Records from a collection:

· · · ·

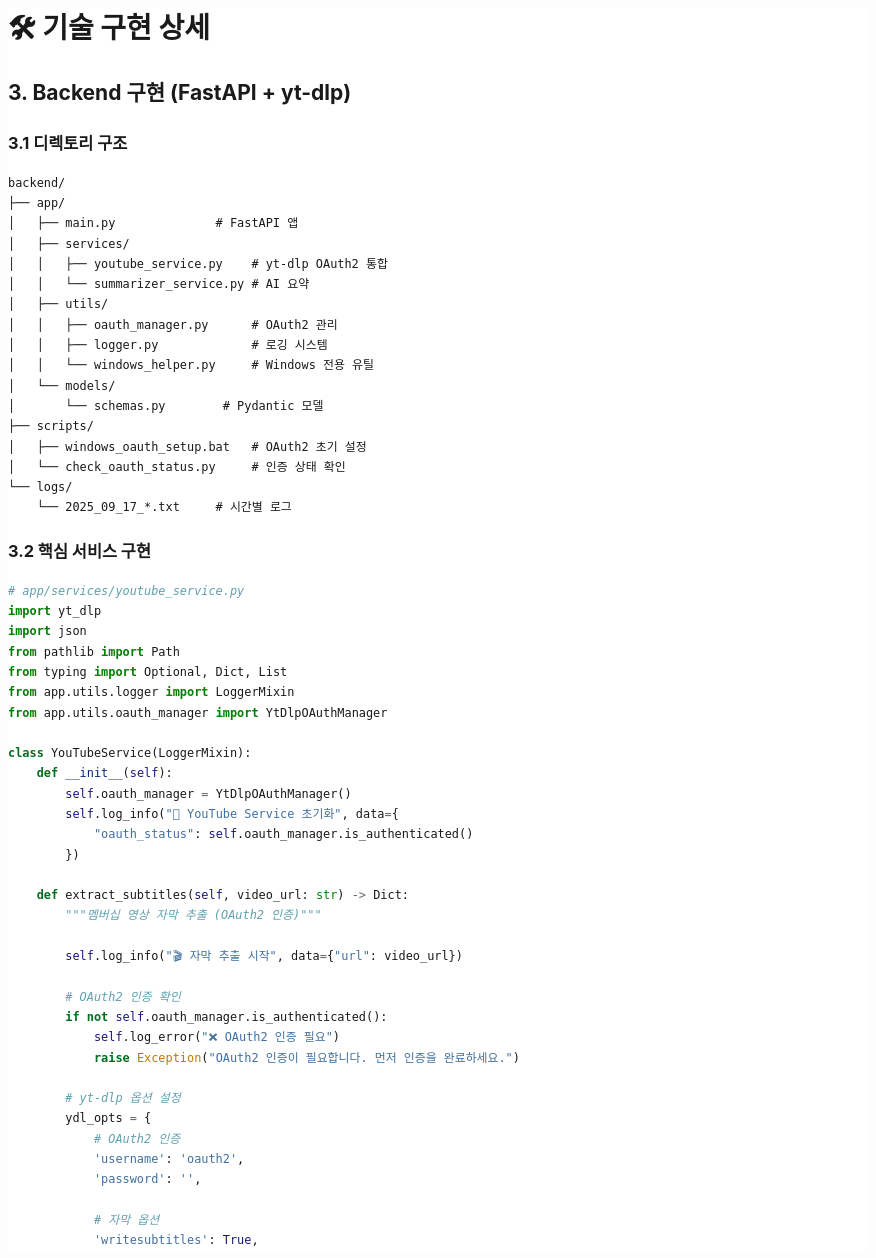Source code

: 
# 🛠️ 기술 구현 상세

## 3. Backend 구현 (FastAPI + yt-dlp)

### 3.1 디렉토리 구조
```
backend/
├── app/
│   ├── main.py              # FastAPI 앱
│   ├── services/
│   │   ├── youtube_service.py    # yt-dlp OAuth2 통합
│   │   └── summarizer_service.py # AI 요약
│   ├── utils/
│   │   ├── oauth_manager.py      # OAuth2 관리
│   │   ├── logger.py             # 로깅 시스템
│   │   └── windows_helper.py     # Windows 전용 유틸
│   └── models/
│       └── schemas.py        # Pydantic 모델
├── scripts/
│   ├── windows_oauth_setup.bat   # OAuth2 초기 설정
│   └── check_oauth_status.py     # 인증 상태 확인
└── logs/
    └── 2025_09_17_*.txt     # 시간별 로그
```

### 3.2 핵심 서비스 구현

```python
# app/services/youtube_service.py
import yt_dlp
import json
from pathlib import Path
from typing import Optional, Dict, List
from app.utils.logger import LoggerMixin
from app.utils.oauth_manager import YtDlpOAuthManager

class YouTubeService(LoggerMixin):
    def __init__(self):
        self.oauth_manager = YtDlpOAuthManager()
        self.log_info("🚀 YouTube Service 초기화", data={
            "oauth_status": self.oauth_manager.is_authenticated()
        })

    def extract_subtitles(self, video_url: str) -> Dict:
        """멤버십 영상 자막 추출 (OAuth2 인증)"""

        self.log_info("🎬 자막 추출 시작", data={"url": video_url})

        # OAuth2 인증 확인
        if not self.oauth_manager.is_authenticated():
            self.log_error("❌ OAuth2 인증 필요")
            raise Exception("OAuth2 인증이 필요합니다. 먼저 인증을 완료하세요.")

        # yt-dlp 옵션 설정
        ydl_opts = {
            # OAuth2 인증
            'username': 'oauth2',
            'password': '',

            # 자막 옵션
            'writesubtitles': True,
```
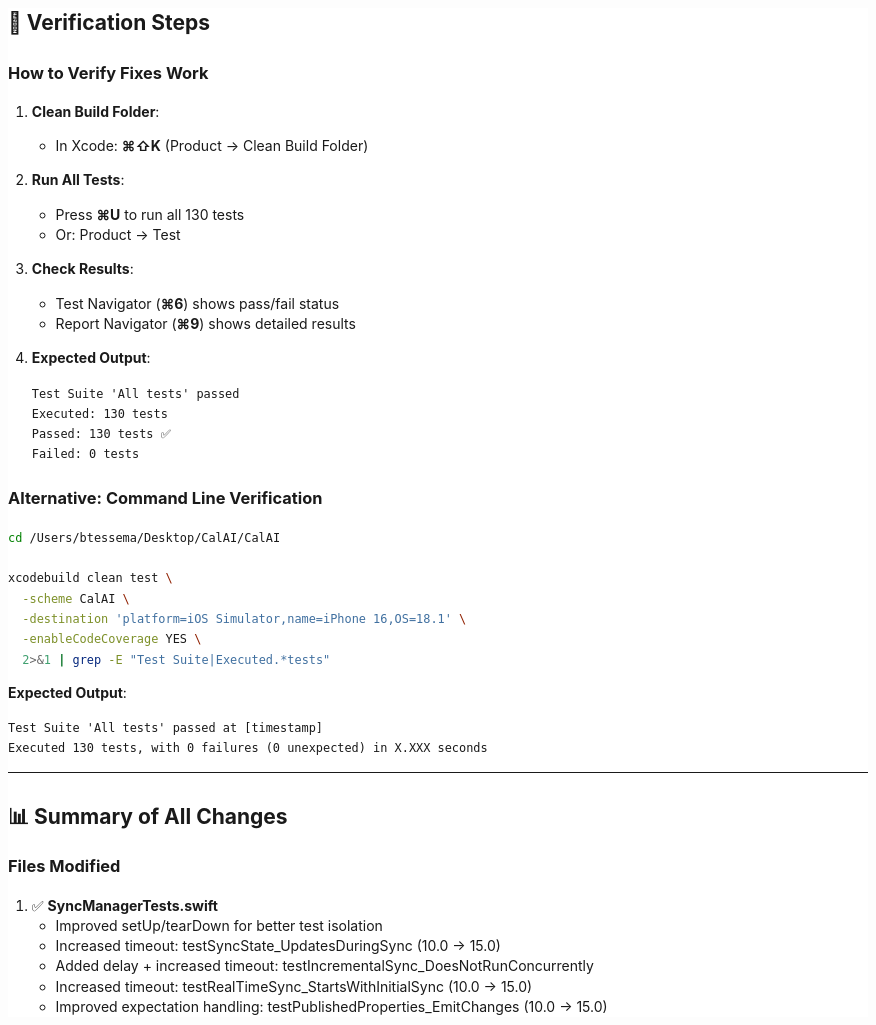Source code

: 
## 🎯 Verification Steps

### How to Verify Fixes Work

1. **Clean Build Folder**:
   - In Xcode: **⌘⇧K** (Product → Clean Build Folder)

2. **Run All Tests**:
   - Press **⌘U** to run all 130 tests
   - Or: Product → Test

3. **Check Results**:
   - Test Navigator (**⌘6**) shows pass/fail status
   - Report Navigator (**⌘9**) shows detailed results

4. **Expected Output**:
   ```
   Test Suite 'All tests' passed
   Executed: 130 tests
   Passed: 130 tests ✅
   Failed: 0 tests
   ```

### Alternative: Command Line Verification

```bash
cd /Users/btessema/Desktop/CalAI/CalAI

xcodebuild clean test \
  -scheme CalAI \
  -destination 'platform=iOS Simulator,name=iPhone 16,OS=18.1' \
  -enableCodeCoverage YES \
  2>&1 | grep -E "Test Suite|Executed.*tests"
```

**Expected Output**:
```
Test Suite 'All tests' passed at [timestamp]
Executed 130 tests, with 0 failures (0 unexpected) in X.XXX seconds
```

---

## 📊 Summary of All Changes

### Files Modified

1. ✅ **SyncManagerTests.swift**
   - Improved setUp/tearDown for better test isolation
   - Increased timeout: testSyncState_UpdatesDuringSync (10.0 → 15.0)
   - Added delay + increased timeout: testIncrementalSync_DoesNotRunConcurrently
   - Increased timeout: testRealTimeSync_StartsWithInitialSync (10.0 → 15.0)
   - Improved expectation handling: testPublishedProperties_EmitChanges (10.0 → 15.0)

· · · ·

**TO DO**
Look through the entries for the string "utils". Every line that has it belongs in the answer.

**ANSWER TO THE EXERCISE**
│   ├── utils/
from app.utils.logger import LoggerMixin
from app.utils.oauth_manager import YtDlpOAuthManager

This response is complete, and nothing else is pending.